--- start of Passage provided ---

I had been wanting to try book binding for a while. You know... I like learning new things and how cool is it to make your own book? I got together with my crafty friends Sara and Melodie who also wanted to make books.

It took several sessions. Turns out book binding is quite the process, at least the way we did it. It's a good thing I decided to do two books at the same time because I don't know if I ever want to make another book again. Unless I find an easier way to do it. Although I told John I would make him one.... mmmm we will see.


ANWYAY... I love the paper that I chose for my book covers. I also really like how Melodie and Sara's turned out as well.

Here is Melodie's that she made for her sign in book for her wedding.


And Sara's which I am sure she has sewn together by now :)


And my two that I made. I think my map one is extra awesome.




I sewed them the only way I could find a youtube video for. I may re-sew them AND I would actually like to put leather on the spine. I like that look. For now... they are done though. Yeah for learning something new!


Sunday, April 13, 2014

Brunette

I love being a brunette. Don't know how I'm the only one in my family that ended up that way... but I'm glad. So many fun little variations I can try on my hair and Nicole (my good friend and hair dresser) and I have explored a lot of them with my hair.

My ombre is gone... I'm actually a little surprised that not very many people have noticed that there is anything different with my hair. I do... but it is my hair. I loved the ombre,  but it was time for something new. I now am back to all brown, I love the colors... with the small carmel highlights. My hair is healthy and feels great now that all the dead stuff has been cut off. Also love the layers.

I LOVE it. Thanks Nicole for always making my hair look good.




Saturday, April 12, 2014

Thou Shalt Not Flake

Time for a little venting session.

One of my biggest pet peeves has always been people that are flakey. I hate making plans for things and then getting really excited about it (as I always do) and then getting let down at the last minute. My friend Monica and I planned a trip to Moab and invited a bunch of people and everyone flaked out... we were so annoyed, this is when we decided that the eleventh commandment should be Though Shalt Not Flake. I have referred to it ever since.

It has happened to me so many times.... I should be used to it, it shouldn't bother me so much. Why am I venting about it now? Well... I got double flaked on this weekend so I am VERY irritated.

--- end of Passage provided ---
--- start of Collected data ---

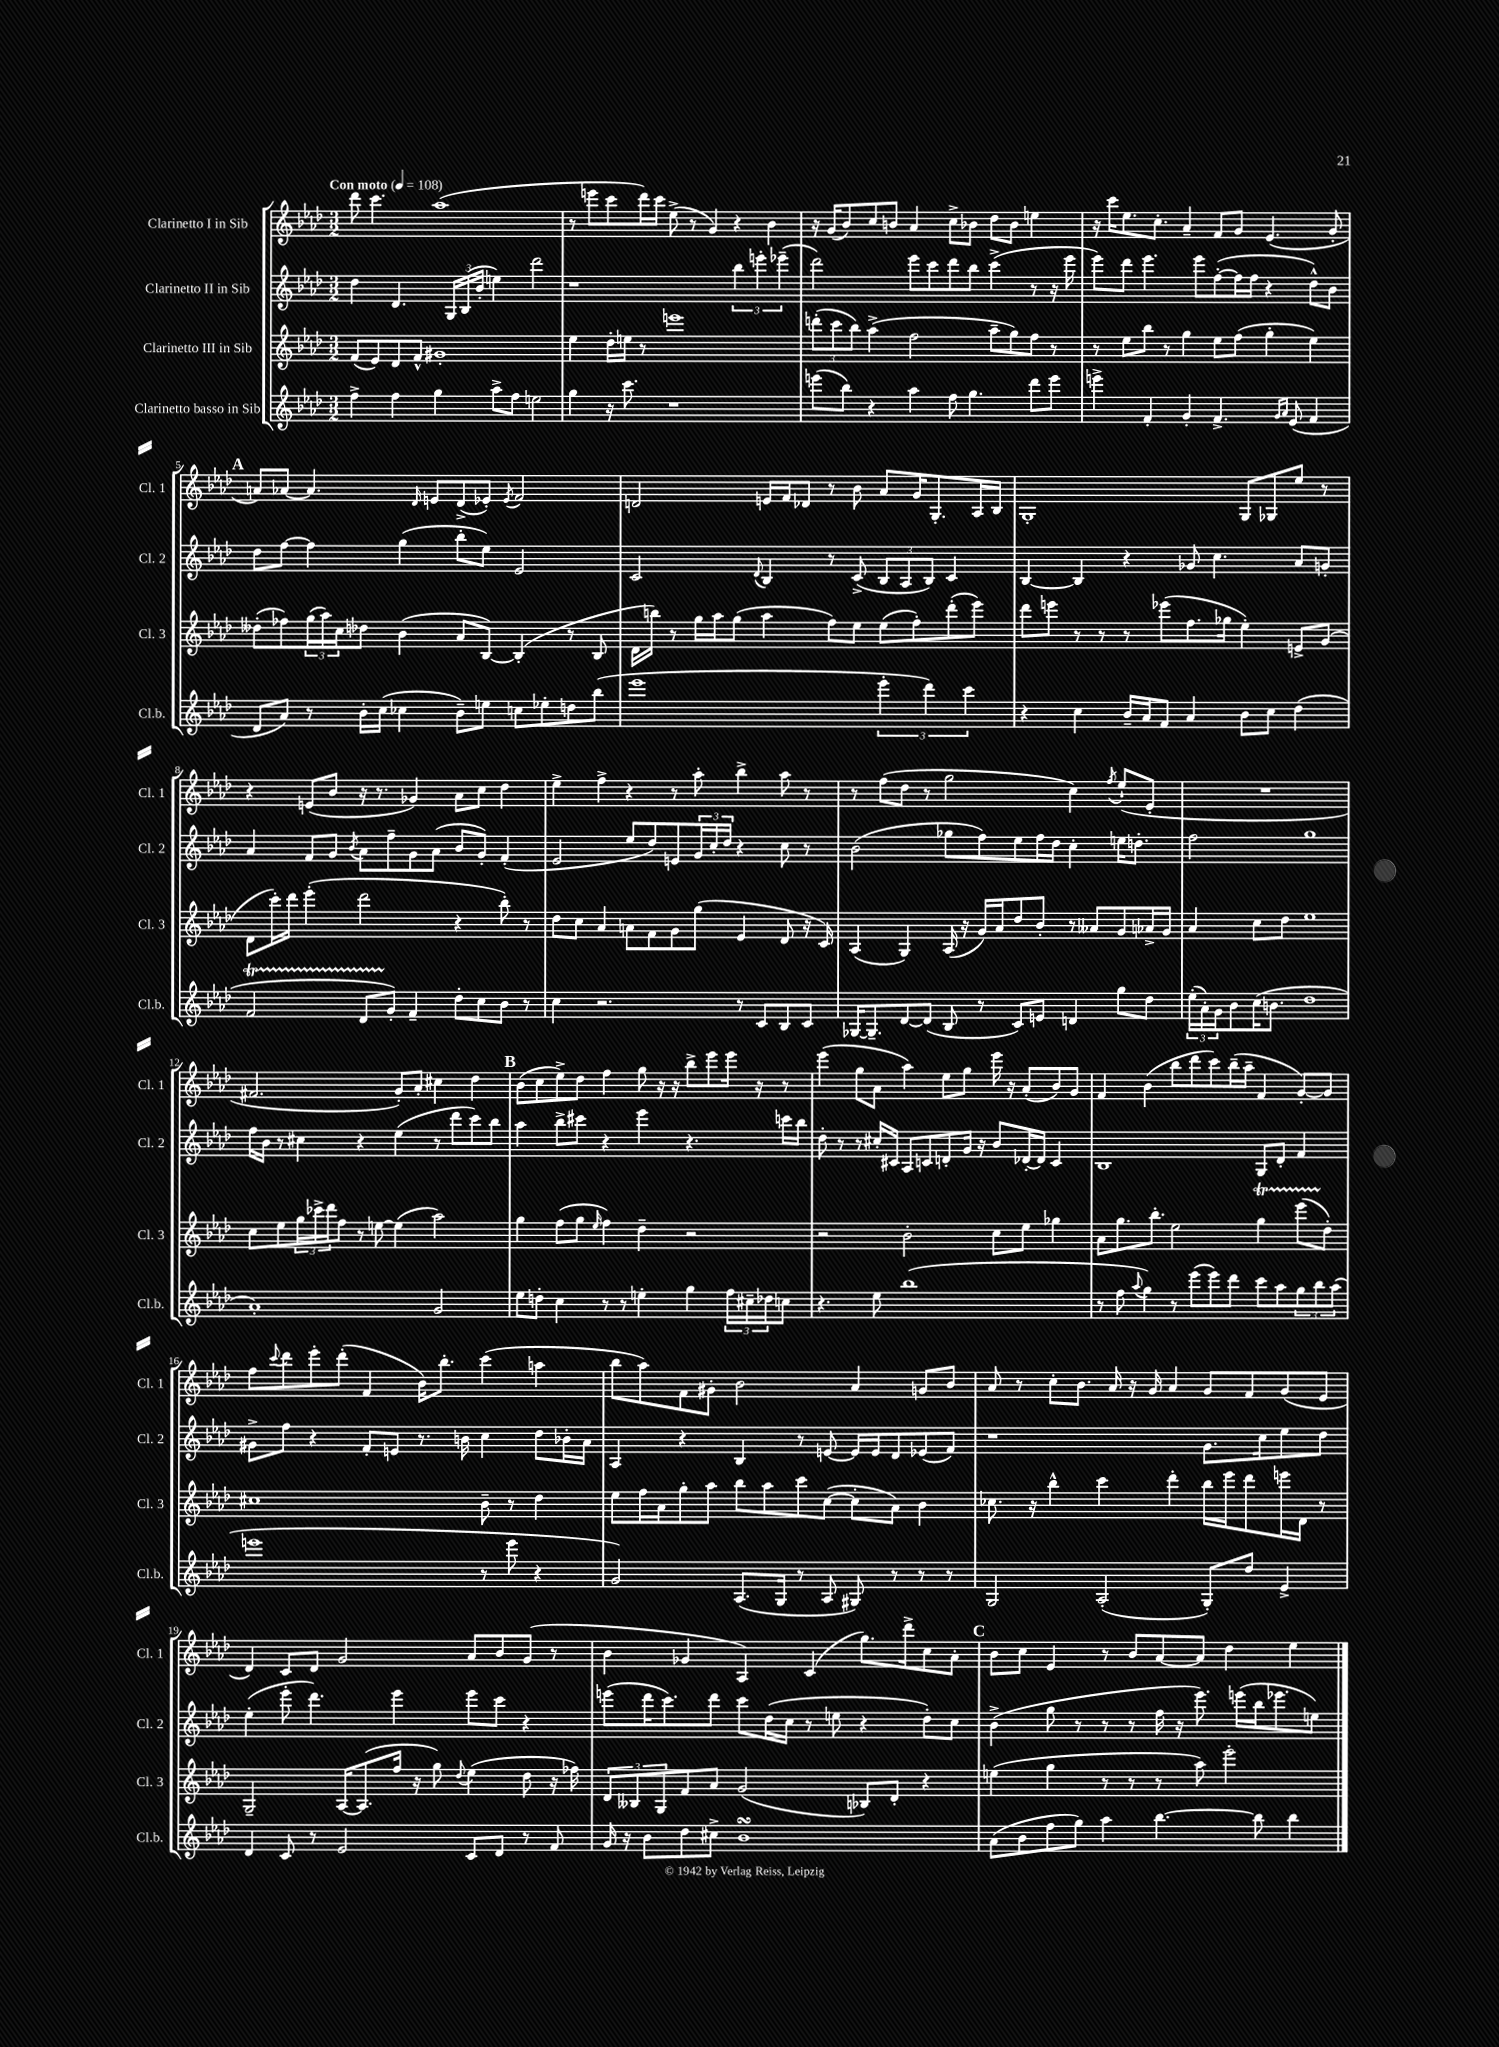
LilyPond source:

--- end of Collected data ---

--- Exercise description ---
Pick up the blog entries on book binding, hair and flaky friends right after their last sentence and keep writing. The lines above come from a separate source.

--- Solved problem ---
Flake number 1. A guy that I have not seen in about a year and haven't even heard from in a while texts me Thursday night telling me he is in town and would like to see me. I tell him it would be fun to see him and that I could Friday night after hanging out with my friend. I told him that was the only time I could because I had another friend coming into town the next day that I had planned to hang out with. He says ok, he would be with family and then we could hang out after that. Friday night.... I wait to hear from him. I don't. I sit at home a lone waiting when I could have made other plans. This morning he texts me and says he is sorry and that he thought I didn't sound like I really wanted to get together. REALLY? That is why I told you I was excited to see you and told you when I was free and made plans for that.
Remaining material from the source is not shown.